Tennessee’s white, black, and Hispanic students all increased their performance as measured in proficiency scores by around eight percentage points since 2007. Overall, scores remained below national averages, as the state ranked 36th in 2015, up three slots since 2007.
This represents an overall shift upward in reading proficiency in the state. In fact, the number of black fourth graders scoring proficient or above on NAEP doubled, to 18 percent, from 2007 to 2015. However, this still means four out of every five black students in Tennessee remain only at basic level or below.
Around the state, different schools and school districts have embraced different strategies for improving reading over this time. Shelby County created a new consortium of turnaround schools in 2012 under iZone, a program that is improving those schools in the bottom 5 percentile. The 21 schools in iZone so far have adopted strategies like extended school hours, parent counseling, and successful feeder patterns. No official data exists for the program’s testing scores, but iZone affects around 10,000 students in the Memphis area.
For example, The Tennessean reported that Wilson County schools were on their way to improved reading skills. A $30 million investment over three years from the Department of Health and Human Services helped teachers and administrators tackle the fact that students are not reading on grade level.
It’s worth noting that Tennessee’s Hispanic students made their increase in proficiency rates almost entirely in the four years prior to 2015. Both Hispanic students and white students saw a decline in their scores from 2007-2011, but black students did not.
Hispanic students improved from 18 percent proficient and above to 32 percent in just the four years prior to 2015. But the gains were not limited to the top achievement levels for Hispanic students: the percentage scoring at woeful “below basic” levels in fourth grade reading fell to 41 percent in 2015, from 49 percent just two years before. From 2013 to 2015, no other group of students in Tennessee saw this type of improvement, eight percentage points in proficiency, on their NAEP test.
There has been little shift in economic or educational background for Hispanic adults in Tennessee over this period that would explain such gains.
Generally speaking, it is no secret that students with a higher socioeconomic background perform statistically better on assessments. Between 2009 and 2015, Hispanic adults saw a mere .4 percent increase of high school degrees or equivalency, while the median income for Hispanics in the state rose from $18,411 to $20,204 (adjusted for inflation). However, this Census data only reports income for those twenty-five and older, while the median age for Hispanics in Tennessee is twenty-four.

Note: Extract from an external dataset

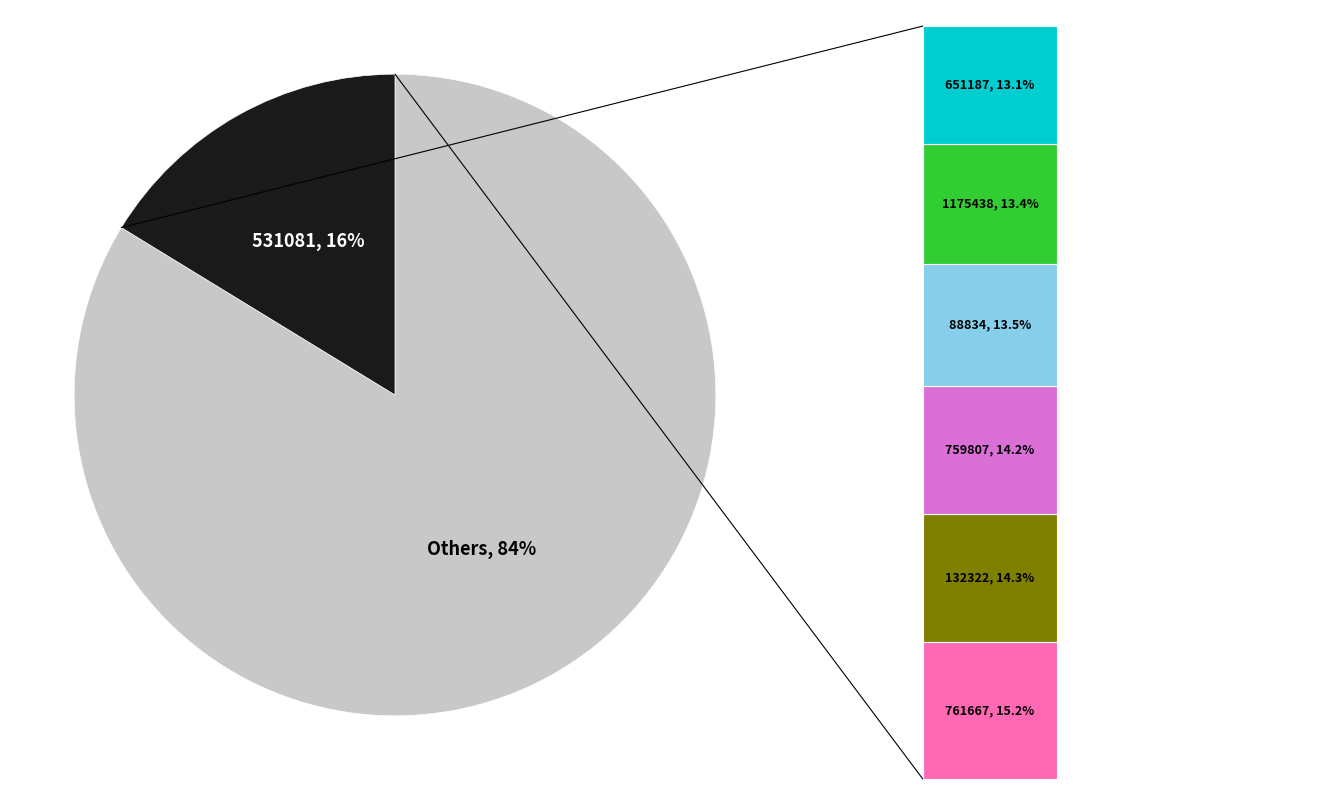

What percentage is the 651187 slice, to the nearest percent?

13%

A significant portion of Tennessee’s growing Hispanic population are English Language Learners. A significant policy change in 2014 abandoned its previous program, the English Language Development Assessment (ELDA), and shifted to a new approach, called Assessing Comprehension and Communication in English State-to-State (ACCESS). One advantage of the ACCESS program is it begins identifying and educating ELLs at the kindergarten level, as opposed to the ELDA which only began in 3rd grade. The state’s Every Student Succeeds Act plan, a policy handbook that every state must publish by the end of this year, mentions the state’s work with the World-Class Instructional Design and Assessment (WIDA) consortium. The WIDA consortium is a collaboration of many states that helps set guidelines for ELLs.

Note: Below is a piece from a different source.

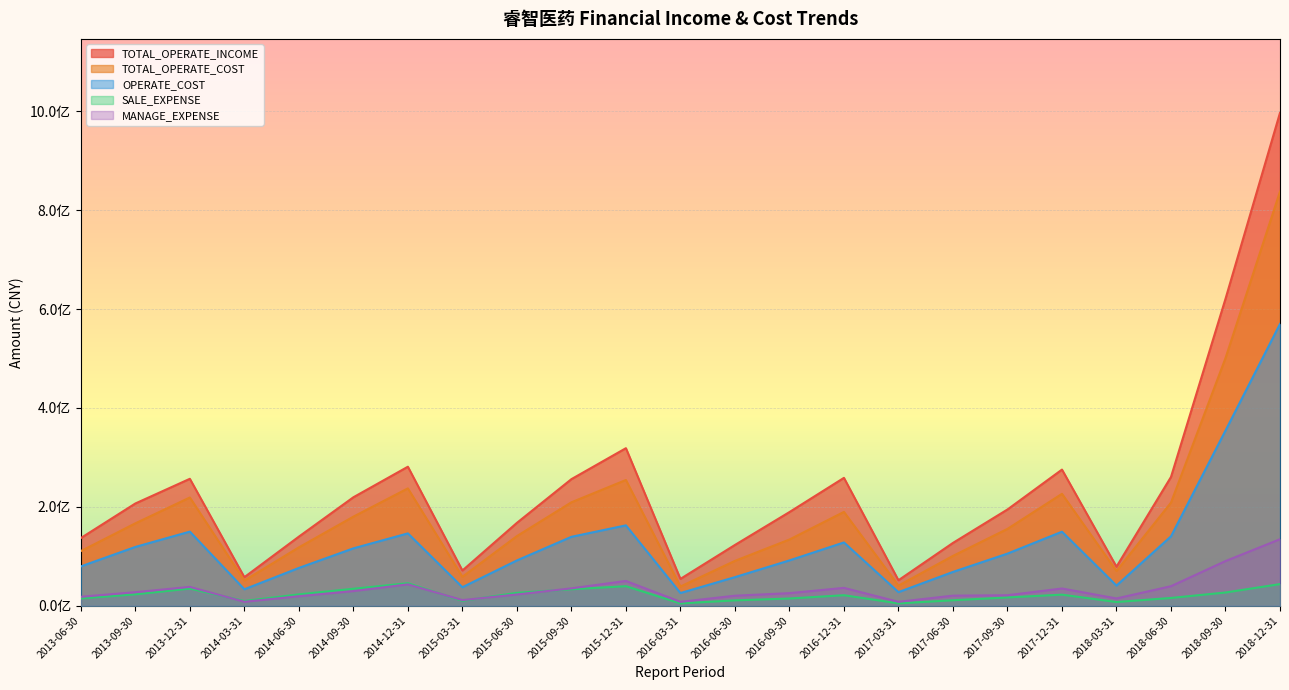

True or false: TOTAL_OPERATE_COST and OPERATE_COST intersect in this chart.

False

While the number of Hispanic students grew from 7 percent of the student population to 8.5% between 2009 and 2015, ELLs in Tennessee have gone from 2.8 percent of the overall student population to 4.6 percent during these same years. American Fact Finder reports that around three-fourths of all ELLs in Tennessee speak Spanish as their first language, meaning that Spanish-speaking ELLs make up 40 percent of the Hispanic population.

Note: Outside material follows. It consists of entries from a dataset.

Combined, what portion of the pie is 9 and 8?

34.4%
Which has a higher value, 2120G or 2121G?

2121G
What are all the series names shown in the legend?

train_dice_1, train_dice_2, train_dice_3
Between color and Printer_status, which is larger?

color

Exclusion rates for ELL students on the NAEP test have also declined over this period – from 16 percent to 12 percent.
It certainly seems likely that improvements made to the ELL program contributed to the increase in reading proficiency scores for Hispanic students overall. The state has meanwhile doubled reading proficiency rates for black students and increased proficiency for white students as well.
When 2017 NAEP scores are released this fall, Tennessee’s fourth grade students have a strong chance of reaching or surpassing national averages if the state can maintain this growth trajectory.